Every so often, a friend of mine asks me why I don’t have a cell phone. I usually tell them how most cell phones cause feedback with my implant, either when I try to talk at them (feedback with the headset), or when placed near the processor (rare, but it recently happened with a Blackberry. Funnily enough, I could make calls with the Blackberry) and then the conversation moves on. Recently, however, a friend of mine came up with a solution (of sorts). He asked why I didn’t just get a phone and a text message plan. Then it doesn’t matter if I can’t make a call, I can still text people on the go.

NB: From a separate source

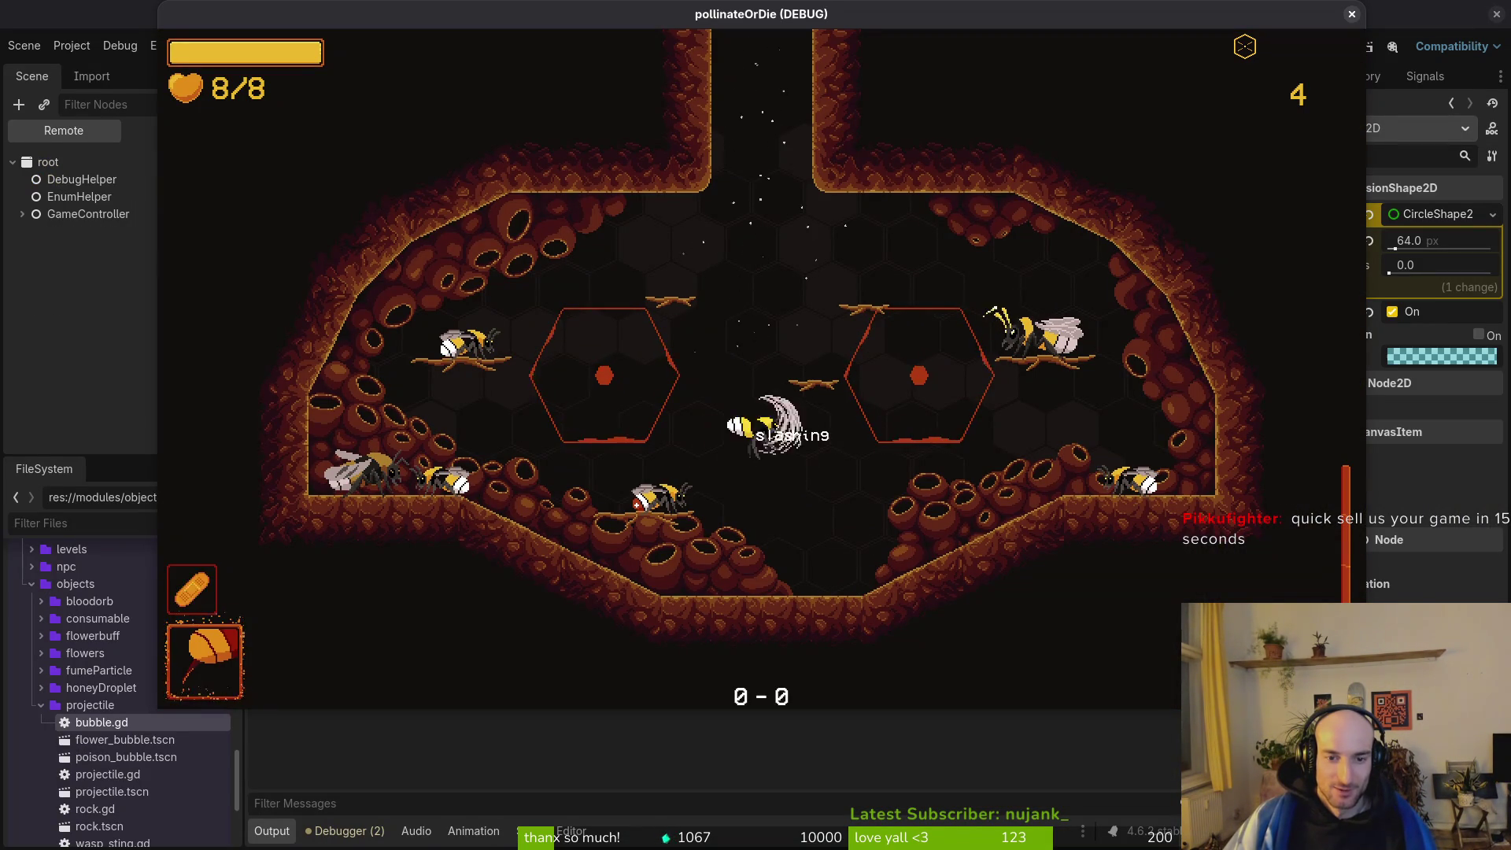
key(Tab)
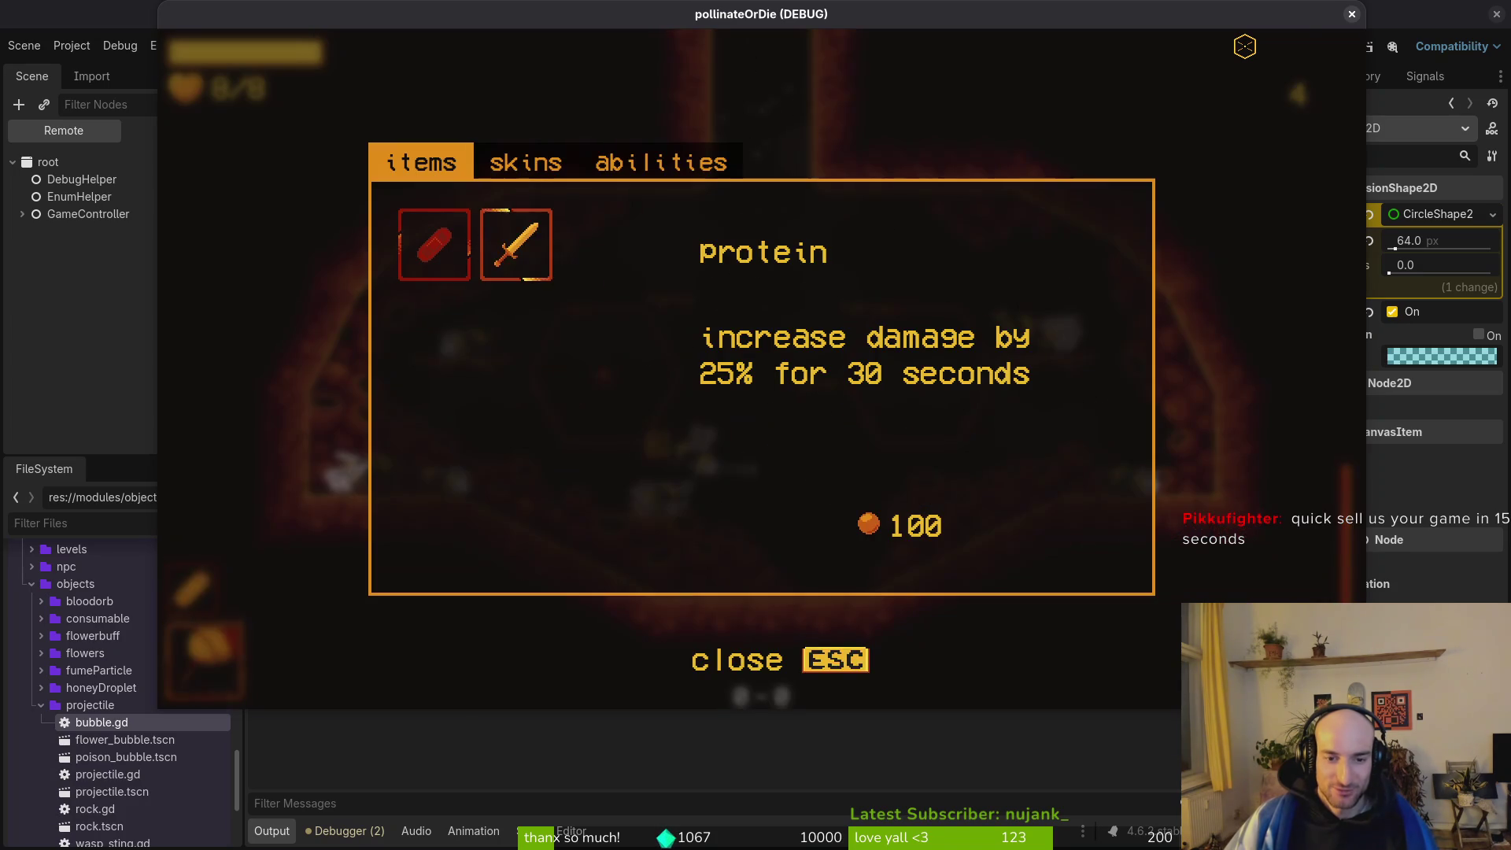
key(Escape)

Armed with this idea, I started to look around a bit. Shopping around on Telus, I stumbled upon the following while trying to add a service to my package.

Wow, interesting reccomended browsers. IE4? Netscape 4? AOL 4? Also, consider that Opera has had 128 bit encryption support since 3.0 (which I believe was before the year 2000), and Telus isn’t recognizing it. I wonder just how Telus is deciding if a browser supports 128 bit encryption. Seems to be a Javascript function….. (http://www.telusmobility.com/js/webapps.js) Hmmm…. looking at mytm_crosslinks (which is the function being called) it seems to check SSL compatibility based on browser version. And completely ignoring anything not IE or Netscape.

Well, I guess at least they are descriminating against all alternative browsers equally… though I wonder why they decided to write their own browser checking function (complete with redundant checks) rather than…. use one of the wildly available ones. Actually, given that they reccomend IE/Netscape 4, I wonder just how old this function is anyway, and why they are still using it.